PROBLEM TO WORK ON
In the part of the material that opens with the line containing "country: Haiti" and closes with the line containing "collection date: 1985-01-26", switch "collector number" to "collector no." and change nothing else. Give back only those lines.

EXTRACTED MATERIAL
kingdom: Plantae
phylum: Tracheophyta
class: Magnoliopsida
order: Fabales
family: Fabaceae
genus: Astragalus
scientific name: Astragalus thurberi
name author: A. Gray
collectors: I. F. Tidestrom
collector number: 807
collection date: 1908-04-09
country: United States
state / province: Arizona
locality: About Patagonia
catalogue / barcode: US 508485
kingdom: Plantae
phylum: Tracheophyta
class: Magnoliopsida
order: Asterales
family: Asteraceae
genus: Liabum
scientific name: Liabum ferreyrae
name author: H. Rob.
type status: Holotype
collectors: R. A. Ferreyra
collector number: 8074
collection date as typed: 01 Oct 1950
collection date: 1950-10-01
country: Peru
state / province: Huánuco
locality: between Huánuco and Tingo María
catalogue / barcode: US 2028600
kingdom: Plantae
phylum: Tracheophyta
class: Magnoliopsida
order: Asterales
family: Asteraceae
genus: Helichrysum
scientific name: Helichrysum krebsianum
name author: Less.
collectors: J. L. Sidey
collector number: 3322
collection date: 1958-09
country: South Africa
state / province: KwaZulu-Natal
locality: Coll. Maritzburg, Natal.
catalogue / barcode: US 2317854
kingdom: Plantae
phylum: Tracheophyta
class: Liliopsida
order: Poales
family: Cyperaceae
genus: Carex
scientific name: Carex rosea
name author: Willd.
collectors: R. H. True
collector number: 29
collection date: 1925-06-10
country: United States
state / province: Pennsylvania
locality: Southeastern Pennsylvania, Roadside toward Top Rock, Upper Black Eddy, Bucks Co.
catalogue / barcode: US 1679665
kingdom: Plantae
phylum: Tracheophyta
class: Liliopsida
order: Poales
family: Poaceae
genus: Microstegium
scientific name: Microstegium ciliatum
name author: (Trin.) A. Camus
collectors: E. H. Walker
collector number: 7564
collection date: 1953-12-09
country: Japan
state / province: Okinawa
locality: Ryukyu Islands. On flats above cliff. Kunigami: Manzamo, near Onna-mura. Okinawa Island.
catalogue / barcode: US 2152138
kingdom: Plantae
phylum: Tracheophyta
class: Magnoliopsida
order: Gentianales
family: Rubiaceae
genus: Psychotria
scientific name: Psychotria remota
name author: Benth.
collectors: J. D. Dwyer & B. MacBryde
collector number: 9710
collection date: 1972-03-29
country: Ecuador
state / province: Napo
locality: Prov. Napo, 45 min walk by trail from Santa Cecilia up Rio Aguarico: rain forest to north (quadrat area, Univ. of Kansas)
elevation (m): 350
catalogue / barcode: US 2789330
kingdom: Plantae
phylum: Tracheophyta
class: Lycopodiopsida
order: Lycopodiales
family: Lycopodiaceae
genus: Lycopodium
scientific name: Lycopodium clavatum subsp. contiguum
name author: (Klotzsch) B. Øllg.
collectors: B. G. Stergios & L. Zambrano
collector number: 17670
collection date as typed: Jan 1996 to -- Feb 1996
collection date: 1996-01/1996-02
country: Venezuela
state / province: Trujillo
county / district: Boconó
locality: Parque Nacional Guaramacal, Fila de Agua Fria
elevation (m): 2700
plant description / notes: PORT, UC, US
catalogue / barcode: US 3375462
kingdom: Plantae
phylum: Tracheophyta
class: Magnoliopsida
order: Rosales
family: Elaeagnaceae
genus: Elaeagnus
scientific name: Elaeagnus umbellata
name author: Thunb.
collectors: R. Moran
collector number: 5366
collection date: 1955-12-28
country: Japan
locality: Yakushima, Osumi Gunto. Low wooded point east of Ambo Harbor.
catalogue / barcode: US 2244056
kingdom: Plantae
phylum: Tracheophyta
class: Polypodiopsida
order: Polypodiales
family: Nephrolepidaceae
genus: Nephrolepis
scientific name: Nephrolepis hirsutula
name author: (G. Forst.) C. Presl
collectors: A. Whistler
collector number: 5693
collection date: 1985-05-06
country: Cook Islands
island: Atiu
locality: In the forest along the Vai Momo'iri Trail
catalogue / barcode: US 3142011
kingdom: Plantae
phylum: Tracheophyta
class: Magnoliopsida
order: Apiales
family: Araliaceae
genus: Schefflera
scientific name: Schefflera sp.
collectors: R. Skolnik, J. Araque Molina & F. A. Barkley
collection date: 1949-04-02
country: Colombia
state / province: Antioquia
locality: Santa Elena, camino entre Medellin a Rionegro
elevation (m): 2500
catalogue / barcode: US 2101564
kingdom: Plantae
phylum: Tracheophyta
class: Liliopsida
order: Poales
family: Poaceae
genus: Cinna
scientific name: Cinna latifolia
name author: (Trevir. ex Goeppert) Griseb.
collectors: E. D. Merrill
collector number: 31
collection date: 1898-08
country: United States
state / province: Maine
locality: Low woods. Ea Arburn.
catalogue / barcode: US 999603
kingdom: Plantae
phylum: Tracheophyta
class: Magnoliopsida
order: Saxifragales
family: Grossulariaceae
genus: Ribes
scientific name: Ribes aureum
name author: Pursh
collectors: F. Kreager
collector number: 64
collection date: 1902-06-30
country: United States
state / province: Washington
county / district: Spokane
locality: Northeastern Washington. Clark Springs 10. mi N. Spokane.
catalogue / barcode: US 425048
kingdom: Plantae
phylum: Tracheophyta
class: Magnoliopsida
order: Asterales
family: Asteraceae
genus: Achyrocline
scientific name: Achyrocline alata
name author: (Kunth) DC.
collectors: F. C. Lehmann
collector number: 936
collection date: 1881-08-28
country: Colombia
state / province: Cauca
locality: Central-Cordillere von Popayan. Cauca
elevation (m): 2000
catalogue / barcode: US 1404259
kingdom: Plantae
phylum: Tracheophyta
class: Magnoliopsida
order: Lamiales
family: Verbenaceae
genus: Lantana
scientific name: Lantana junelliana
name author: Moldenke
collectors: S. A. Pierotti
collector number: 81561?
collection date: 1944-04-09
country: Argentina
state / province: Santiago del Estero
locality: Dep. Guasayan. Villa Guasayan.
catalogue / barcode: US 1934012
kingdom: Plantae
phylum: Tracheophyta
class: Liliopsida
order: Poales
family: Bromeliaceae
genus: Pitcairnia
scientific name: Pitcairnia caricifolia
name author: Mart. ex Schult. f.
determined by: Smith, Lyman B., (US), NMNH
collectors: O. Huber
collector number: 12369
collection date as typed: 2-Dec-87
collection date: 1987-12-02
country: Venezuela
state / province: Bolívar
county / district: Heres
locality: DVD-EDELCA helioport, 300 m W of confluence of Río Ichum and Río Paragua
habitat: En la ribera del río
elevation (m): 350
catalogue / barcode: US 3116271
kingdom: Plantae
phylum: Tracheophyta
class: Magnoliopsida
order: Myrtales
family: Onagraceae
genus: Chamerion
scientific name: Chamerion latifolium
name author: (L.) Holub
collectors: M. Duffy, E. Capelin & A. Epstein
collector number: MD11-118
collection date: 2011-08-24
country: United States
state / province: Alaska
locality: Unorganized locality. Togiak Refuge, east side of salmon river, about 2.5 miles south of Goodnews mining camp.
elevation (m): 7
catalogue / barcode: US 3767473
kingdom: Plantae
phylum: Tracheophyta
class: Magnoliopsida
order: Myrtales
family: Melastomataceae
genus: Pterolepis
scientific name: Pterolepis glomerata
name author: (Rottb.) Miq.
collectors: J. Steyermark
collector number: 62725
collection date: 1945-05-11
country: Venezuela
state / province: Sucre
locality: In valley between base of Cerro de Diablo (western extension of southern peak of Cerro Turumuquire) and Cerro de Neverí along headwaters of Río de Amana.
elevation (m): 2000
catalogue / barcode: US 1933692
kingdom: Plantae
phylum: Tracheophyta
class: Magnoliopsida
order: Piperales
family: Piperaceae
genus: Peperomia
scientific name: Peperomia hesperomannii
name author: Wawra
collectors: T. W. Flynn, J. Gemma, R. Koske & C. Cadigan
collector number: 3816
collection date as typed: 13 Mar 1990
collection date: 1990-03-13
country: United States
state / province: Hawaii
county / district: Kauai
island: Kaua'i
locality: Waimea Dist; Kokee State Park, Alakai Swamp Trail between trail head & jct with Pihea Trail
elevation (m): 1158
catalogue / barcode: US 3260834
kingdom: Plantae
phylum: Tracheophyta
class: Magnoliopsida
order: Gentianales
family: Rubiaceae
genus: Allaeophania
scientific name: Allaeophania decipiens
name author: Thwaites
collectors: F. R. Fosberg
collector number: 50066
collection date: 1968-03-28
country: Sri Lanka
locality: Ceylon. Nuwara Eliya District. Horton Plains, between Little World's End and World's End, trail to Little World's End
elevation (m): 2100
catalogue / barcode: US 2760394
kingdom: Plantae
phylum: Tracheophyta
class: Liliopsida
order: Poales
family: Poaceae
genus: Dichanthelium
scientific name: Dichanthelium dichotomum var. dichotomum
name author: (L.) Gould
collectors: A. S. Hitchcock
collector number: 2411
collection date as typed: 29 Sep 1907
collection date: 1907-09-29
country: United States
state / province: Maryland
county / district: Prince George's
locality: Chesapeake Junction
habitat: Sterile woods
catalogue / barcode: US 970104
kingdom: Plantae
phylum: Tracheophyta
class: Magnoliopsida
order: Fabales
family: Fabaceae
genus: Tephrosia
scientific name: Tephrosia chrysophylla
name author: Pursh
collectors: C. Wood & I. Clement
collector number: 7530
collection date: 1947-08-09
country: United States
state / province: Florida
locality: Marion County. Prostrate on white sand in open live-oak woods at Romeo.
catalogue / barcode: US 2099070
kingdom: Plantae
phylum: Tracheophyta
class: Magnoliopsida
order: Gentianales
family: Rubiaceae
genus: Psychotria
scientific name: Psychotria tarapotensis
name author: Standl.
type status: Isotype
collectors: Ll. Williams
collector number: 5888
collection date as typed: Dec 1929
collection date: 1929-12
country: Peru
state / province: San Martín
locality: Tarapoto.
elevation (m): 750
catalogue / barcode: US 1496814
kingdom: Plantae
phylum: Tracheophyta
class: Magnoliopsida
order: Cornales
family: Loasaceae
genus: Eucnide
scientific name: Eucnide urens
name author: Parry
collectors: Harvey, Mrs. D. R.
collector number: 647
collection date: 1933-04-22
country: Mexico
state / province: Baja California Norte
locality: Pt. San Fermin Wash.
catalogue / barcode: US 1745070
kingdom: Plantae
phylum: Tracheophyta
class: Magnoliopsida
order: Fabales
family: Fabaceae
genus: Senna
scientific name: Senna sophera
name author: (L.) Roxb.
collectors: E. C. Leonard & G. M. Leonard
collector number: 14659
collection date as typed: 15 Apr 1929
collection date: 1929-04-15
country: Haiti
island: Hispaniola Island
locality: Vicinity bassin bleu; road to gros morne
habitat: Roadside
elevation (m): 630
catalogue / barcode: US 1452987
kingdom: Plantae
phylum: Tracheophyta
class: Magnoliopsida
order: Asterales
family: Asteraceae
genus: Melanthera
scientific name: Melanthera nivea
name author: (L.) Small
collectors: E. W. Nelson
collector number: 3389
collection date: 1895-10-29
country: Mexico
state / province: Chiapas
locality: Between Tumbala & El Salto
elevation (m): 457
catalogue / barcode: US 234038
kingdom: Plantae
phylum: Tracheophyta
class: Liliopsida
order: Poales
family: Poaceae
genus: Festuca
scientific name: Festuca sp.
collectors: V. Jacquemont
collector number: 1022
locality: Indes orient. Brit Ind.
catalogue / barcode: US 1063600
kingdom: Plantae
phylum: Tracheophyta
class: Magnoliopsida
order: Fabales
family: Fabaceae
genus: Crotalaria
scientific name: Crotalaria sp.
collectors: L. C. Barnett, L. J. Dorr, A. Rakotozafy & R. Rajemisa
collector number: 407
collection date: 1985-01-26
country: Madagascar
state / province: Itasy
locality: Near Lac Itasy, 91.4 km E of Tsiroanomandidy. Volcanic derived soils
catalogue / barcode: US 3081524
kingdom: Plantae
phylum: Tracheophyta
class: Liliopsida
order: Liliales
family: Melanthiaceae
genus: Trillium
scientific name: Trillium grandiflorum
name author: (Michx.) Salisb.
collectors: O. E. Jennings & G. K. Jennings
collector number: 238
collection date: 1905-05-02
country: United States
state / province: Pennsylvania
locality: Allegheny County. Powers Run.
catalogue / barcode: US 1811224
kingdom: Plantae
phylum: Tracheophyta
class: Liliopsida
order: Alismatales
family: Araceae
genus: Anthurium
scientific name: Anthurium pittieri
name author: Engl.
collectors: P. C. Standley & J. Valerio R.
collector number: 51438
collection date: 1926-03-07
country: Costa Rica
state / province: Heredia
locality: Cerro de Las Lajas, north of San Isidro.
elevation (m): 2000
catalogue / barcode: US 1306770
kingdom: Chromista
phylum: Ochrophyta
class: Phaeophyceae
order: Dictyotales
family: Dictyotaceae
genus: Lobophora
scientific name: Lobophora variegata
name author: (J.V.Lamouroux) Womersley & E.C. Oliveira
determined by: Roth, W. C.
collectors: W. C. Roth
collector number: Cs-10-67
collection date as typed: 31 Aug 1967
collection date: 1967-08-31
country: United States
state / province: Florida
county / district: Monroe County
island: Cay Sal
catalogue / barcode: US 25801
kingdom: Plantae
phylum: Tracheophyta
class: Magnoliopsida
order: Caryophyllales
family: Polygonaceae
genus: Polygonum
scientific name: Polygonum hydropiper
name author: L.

ANSWER TO THIS PROBLEM
country: Haiti
island: Hispaniola Island
locality: Vicinity bassin bleu; road to gros morne
habitat: Roadside
elevation (m): 630
catalogue / barcode: US 1452987
kingdom: Plantae
phylum: Tracheophyta
class: Magnoliopsida
order: Asterales
family: Asteraceae
genus: Melanthera
scientific name: Melanthera nivea
name author: (L.) Small
collectors: E. W. Nelson
collector no.: 3389
collection date: 1895-10-29
country: Mexico
state / province: Chiapas
locality: Between Tumbala & El Salto
elevation (m): 457
catalogue / barcode: US 234038
kingdom: Plantae
phylum: Tracheophyta
class: Liliopsida
order: Poales
family: Poaceae
genus: Festuca
scientific name: Festuca sp.
collectors: V. Jacquemont
collector no.: 1022
locality: Indes orient. Brit Ind.
catalogue / barcode: US 1063600
kingdom: Plantae
phylum: Tracheophyta
class: Magnoliopsida
order: Fabales
family: Fabaceae
genus: Crotalaria
scientific name: Crotalaria sp.
collectors: L. C. Barnett, L. J. Dorr, A. Rakotozafy & R. Rajemisa
collector no.: 407
collection date: 1985-01-26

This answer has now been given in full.